I/we own: ___ shares
I/we have proxies for: ___ shares (attach proxies)
Signature: ______
Name of shareholder: ______ (block letters)
Place, date: ______
Birthdate/company register number: ______

The attendance slip is sent by post to Innspurten 15, P.O. Box 6272 Etterstad, 0603 Oslo, or by e-mail to [email protected].

It is requested that the attendance slip is submitted such that it is received by the company no later than 18 November 2019.

Appendix 3

AF GRUPPEN ASA

PROXY FORM

As owner of ________________ shares in AF Gruppen ASA I/we hereby grant

Board Chairman

______________________________ (insert name)

authority to represent and vote for my/our shares at the Extraordinary General Meeting of AF Gruppen ASA on 19 November 2019.

If none of the options above are checked, authorisation will be deemed to have been given to the Board Chairman. If authorisation is given to the Board Chairman, the Board Chairman may authorise another member of the board or management to represent and vote for the shares the authorisation comprises.

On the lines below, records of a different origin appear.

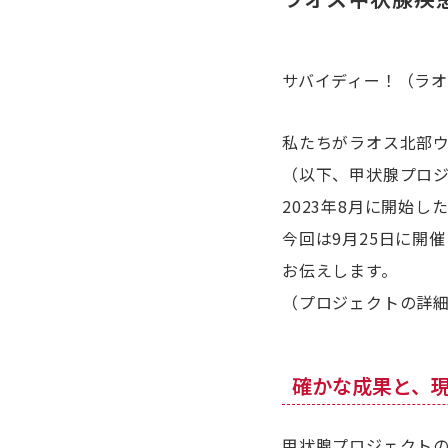
サバイディー！（ラ
私たちがラオス北部
（以下、甲状腺プロ
2023年8月に開始
今回は9月25日に開
お伝えします。
（プロジェクトの詳
確かな成果と、
甲状腺プロジェクト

If the shareholder so wishes and the Board Chairman has been appointed proxy, the voting instructions below may be completed and submitted to the company. Votes for the shares will then be cast in accordance with the instructions.

Voting instructions:

Resolution Votes
for
Votes
against
Abstain from
voting
Approval of the notice and agenda
Capital increase through the implementation of
a repair share issue

If voting instructions are provided, the following applies:

  • If "Votes for" is checked, this implies an instruction to the proxy to vote for the proposal in the notice, including those changes the Board, the Board Chairman or the chairman of the general meeting may propose. In the event of changes with regard to the proposals set forth in the notice, the proxy may at his sole discretion abstain from voting for the shares.
  • If "Votes against" is checked, this implies an instruction to the proxy to vote against the proposal in the notice, including those changes the Board, the Board Chairman or the chairman of the general meeting may propose. In the event of changes with regard to the proposals set forth in the notice, the proxy may at his sole discretion abstain from voting for the shares.
  • If "Abstain from voting" is checked, this implies an instruction to the proxy to not vote for the shares.
  • If no option is checked, this implies that the proxy is free to decide how to cast votes for the shares.
  • In the event of elections the instructions are limited to voting to elect the candidates specified in the proxy form.
  • When voting on matters that are not set forth in the notice but which legally are brought up for resolution at the general meeting, the proxy is free to decide how to vote for the shares. The same applies to votes on formal matters, e.g. selection of meeting chairman, voting order or voting procedure.
  • If the shareholder has appointed another proxy than the Board Chairman and wishes to provide the person in question with instructions on voting, this is a matter between the shareholder and proxy that is of no concern to the company. In this case the company assumes no responsibility to check whether the proxy votes in accordance with the instructions.
Signature: ______*

Name: ________________________ (block letters)

Place, date: ________________________

The proxy form is submitted to AF Gruppen ASA, by post: Innspurten 15, P.O. Box 6272 Etterstad, 0603 Oslo or by e-mail : [email protected].

*If authorisation is provided on behalf of a company or other legal person, a certificate of registration and/or proxy that proves that the undersigned is competent to grant the proxy must be enclosed. If satisfactory documentation is not provided, the proxy is free to use or discard the authorisation at his sole discretion.